Friday, January 15, 2010

Obama: "Every single dime" (unless it went to GM, Chrysler, AIG, Fannie or Freddie)

Yesterday President Obama unveiled his plan to levy a new tax on the country's largest banks, blatantly exploiting what the administration believes is a pervasive anti-Wall Street sentiment among Americans.  From Bloomberg:
President Barack Obama said the levy he wants to impose on as many as 50 large financial firms is aimed at getting back “every single dime” that taxpayers put in to bailing out those companies.

“My determination to achieve this goal is only heightened when I see reports of massive profits and obscene bonuses at some of the very firms who owe their continued existence to the American people,” Obama said at the White House. “We want our money back, and we’re going to get it.”

The fee would apply to financial companies with assets of more than $50 billion. It would be based on bank liabilities and imposed starting June 30 on companies such as Citigroup Inc., American International Group Inc. and Bank of America Corp.

The administration estimates the levy will raise $90 billion over 10 years and $117 billion over 12 years. An administration official who briefed reporters said the budget office estimates the 10-year figure will be enough to recoup all the losses in the Troubled Asset Relief Program.
The Heritage Foundation  lays bare the purely political motivation behind this wholly misdirected plan:
Facing rising populist anger over his administration’s billion-dollar bailouts, President Barack Obama proposed a $117 billion tax over the next 12 years on financial companies with assets of more than $50 billion. “We want our money back, and we’re going to get it,” the President said. The President is half right. Taxpayers are going to get their money back from the banks that received bailout money … but don’t expect to see any of the money the Obama administration poured into General Motors and Chrysler at the behest of their union allies. That is where the real losses are coming from.

The TARP program has so far distributed $247 billion to more than 700 banks. Of that, $162 billion in principal and $11 billion in interest and dividends have already been repaid. Except for AIG, almost all banks that received taxpayer money are expected to pay back the American taxpayers in full. As The New York Times reports: “The losses from the bailout fund are expected from money paid to rescue Chrysler and General Motors and the insurance giant American International Group, and from a program to help homeowners avert foreclosures.”

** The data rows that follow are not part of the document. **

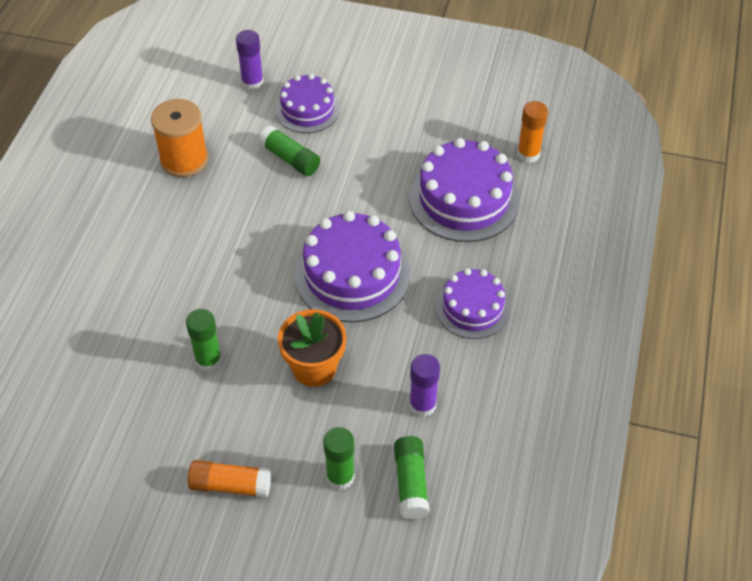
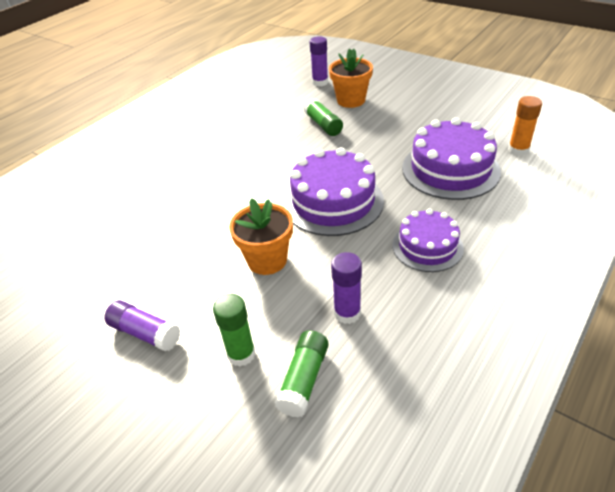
camera: 25 degrees right, 10 degrees down
orange spool [151,99,208,177] -> none
green glue stick [186,309,222,372] -> none
orange glue stick [188,460,271,498] -> purple glue stick [104,300,181,351]
purple cake [275,74,340,133] -> orange flower pot [329,49,373,108]

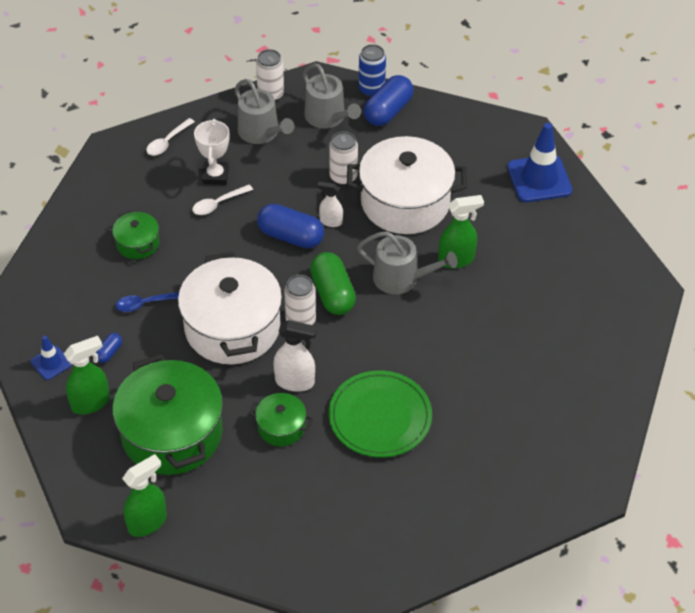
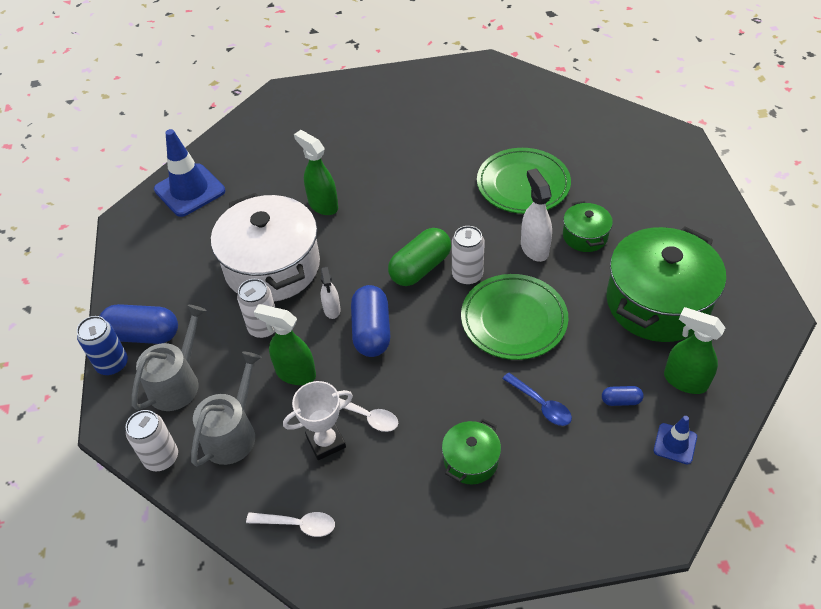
camera: 115 degrees left, 0 degrees up
green spray bottle [122,454,167,537] -> green spray bottle moved to [254,304,316,385]
white pot [178,252,282,364] -> green plate [461,274,568,360]
grey watering can [357,231,457,294] -> none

So the real deadbeats that are not giving us “our money back” are not the banks, but the union-backed car companies and failed government mortgage modification programs. But guess what? The White House has chosen not to include the car companies among the institutions that will pay this so called “Financial Crisis Responsibility Fee.” Also exempted are Fannie Mae and Freddie Mac, the government-sponsored entities that helped create the crisis. [snip]
In sum, this new $117 billion Obama tax will penalize firms that already repaid TARP, and some who never accepted bailout money to begin with, while also making it harder for Americans to get the loans they need to help our economy recover, all while letting the real deadbeats get off scot-free. If the President were serious about making taxpayers whole and restoring confidence in the banking sector, then he should end TARP now.
Yes, that's right.  Financial institutions that did not want or need bailout money will be directly impacted by this "special" tax, but the President defended the plan as logical and fair:
Even companies that didn’t receive TARP funds would face the fee. The administration is using the argument that that every major financial firm in the U.S. is a beneficiary of government steps to bolster the industry.

“The tax will penalize the firms who repaid TARP with interest and those who never even accepted it to begin with,” said Scott Talbott, senior vice president of government affairs for the Financial Services Roundtable, which represents large banks. “It will decrease the availability of loans and limit economic recovery.”

Obama called “twisted logic” the criticism from the industry that the fee is unfair and warned major banks that trying to pass the cost on to consumers would backfire. (Emphasis mine)
The President's statements betray a complete disconnect from the realities of market economics.  His bank tax plan is a shameless continuation of the Democrats' penchant for punishing performance and rewarding corruption and incompetence.